Entertainment

Slow and heady

A hit in Cannes and a box-office success in France, Xavier Beau vois’ “Of Gods and Men” has arrived in New York.

It’s based on true events — the 1996 kidnapping and murder in Algeria of seven French monks by Islamic terrorists.

Although the beautifully composed and acted film never mentions the incident, the real-life monks were beheaded — their heads were found, but not their bodies.

Beauvois prefers to end his film in a less explicit but still powerful manner.

His seven gray-haired monks live peacefully in a monastery in the mountains of North Africa, praying, gardening, selling honey and providing free medical care and advice to the local Arabs.

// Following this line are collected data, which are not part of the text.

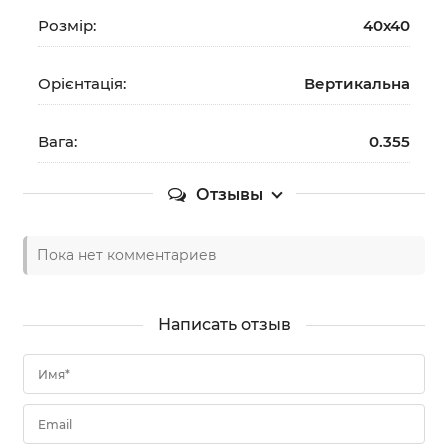
Розмір:
40х40
Орієнтація:
Вертикальна
Вага:
0.355
Отзывы
Пока нет комментариев
Написать отзыв
Имя*
Email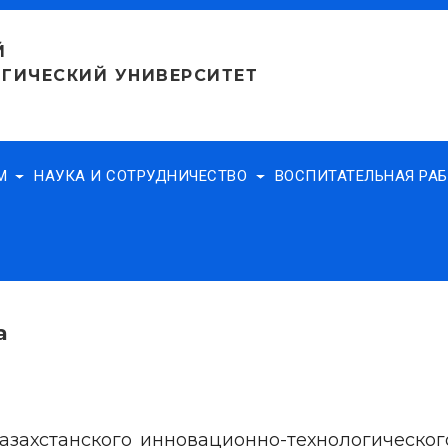
Й
ГИЧЕСКИЙ УНИВЕРСИТЕТ
АМ
НАУКА И СОТРУДНИЧЕСТВО
ВОСПИТАТЕЛЬНАЯ РА
а
Казахстанского инновационно-технологическог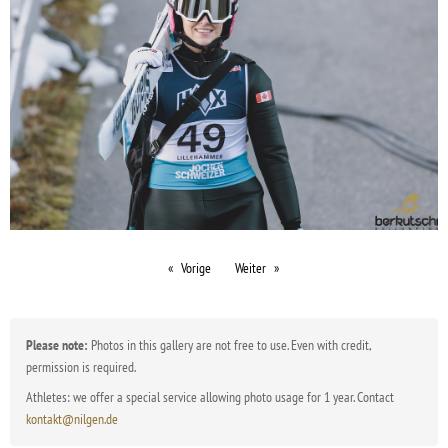
Vorige
Weiter
Please note:
Photos in this gallery are not free to use. Even with credit,
permission is required.
Athletes: we offer a special service allowing photo usage for 1 year. Contact
kontakt@nilgen.de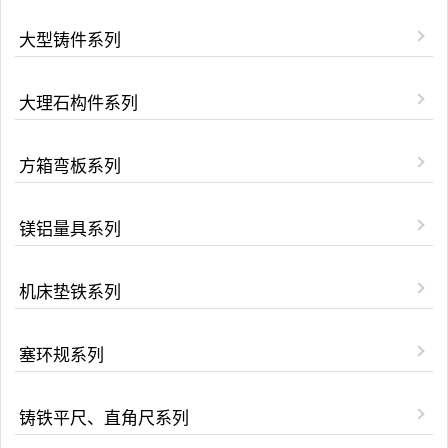
大型铸件系列
大理石构件系列
方箱弯板系列
镁铝量具系列
机床垫铁系列
塞环规系列
铸铁平尺、直角尺系列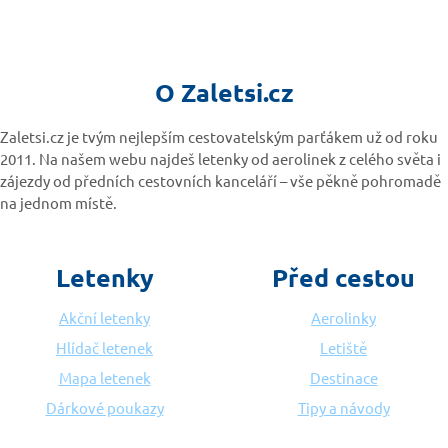
O Zaletsi.cz
Zaletsi.cz je tvým nejlepším cestovatelským parťákem už od roku
2011. Na našem webu najdeš letenky od aerolinek z celého světa i
zájezdy od předních cestovních kanceláří – vše pěkně pohromadě
na jednom místě.
Letenky
Před cestou
Akční letenky
Aerolinky
Hlídač letenek
Letiště
Mapa letenek
Destinace
Dárkové poukazy
Tipy a návody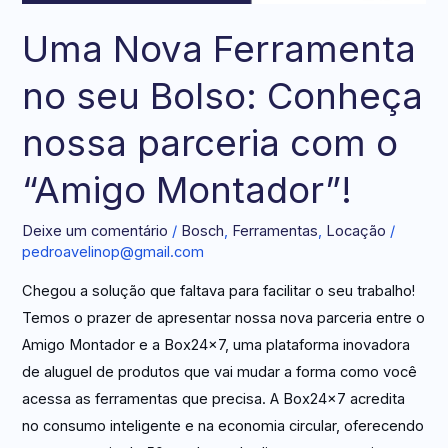
Uma Nova Ferramenta
no seu Bolso: Conheça
nossa parceria com o
“Amigo Montador”!
Deixe um comentário
/
Bosch
,
Ferramentas
,
Locação
/
pedroavelinop@gmail.com
Chegou a solução que faltava para facilitar o seu trabalho!
Temos o prazer de apresentar nossa nova parceria entre o
Amigo Montador e a Box24x7, uma plataforma inovadora
de aluguel de produtos que vai mudar a forma como você
acessa as ferramentas que precisa. A Box24x7 acredita
no consumo inteligente e na economia circular, oferecendo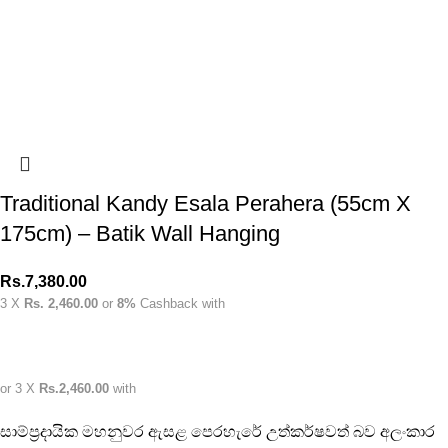
Traditional Kandy Esala Perahera (55cm X
175cm) – Batik Wall Hanging
Rs.
7,380.00
3 X
Rs. 2,460.00
or
8%
Cashback with
or 3 X
Rs.2,460.00
with
සාම්ප්‍රදායික මහනුවර ඇසළ පෙරහැරේ උත්කර්ෂවත් බව අලංකාර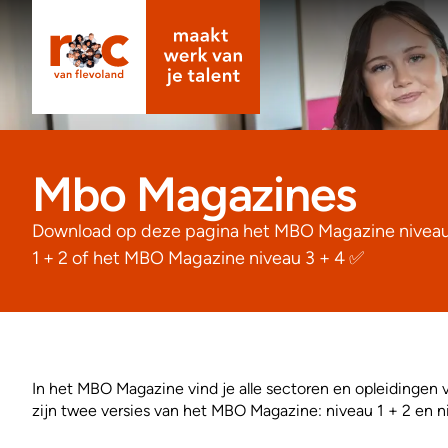
Mbo Magazines
Download op deze pagina het MBO Magazine nivea
1 + 2 of het MBO Magazine niveau 3 + 4 ✅
In het MBO Magazine vind je alle sectoren en opleidingen 
zijn twee versies van het MBO Magazine: niveau 1 + 2 en n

The country’s civil war hits home when the monks’ Christian construction workers are murdered by the rebels.

The monastery’s leader, Brother Christian (Lambert Wilson), refuses the government’s offer of protection, putting his fate in God’s hands, although many of his colleagues would feel more comfortable with the army around.

Christian stands firm even after the terrorists pay the monastery a frightening Christmas Eve visit. You get the sense that he feels more threatened by the army than by the fundamentalists.

Just as the monks live an austere, thoughtful life, Beauvois’ direction is low-key and reflective.

If there’s an awkward moment, it’s the scene in which the monks take part in a sort of Last Supper, drinking wine while Tchaikovsky’s “Swan Lake” plays in the background. You keep waiting for Natalie Portman to twirl into the room.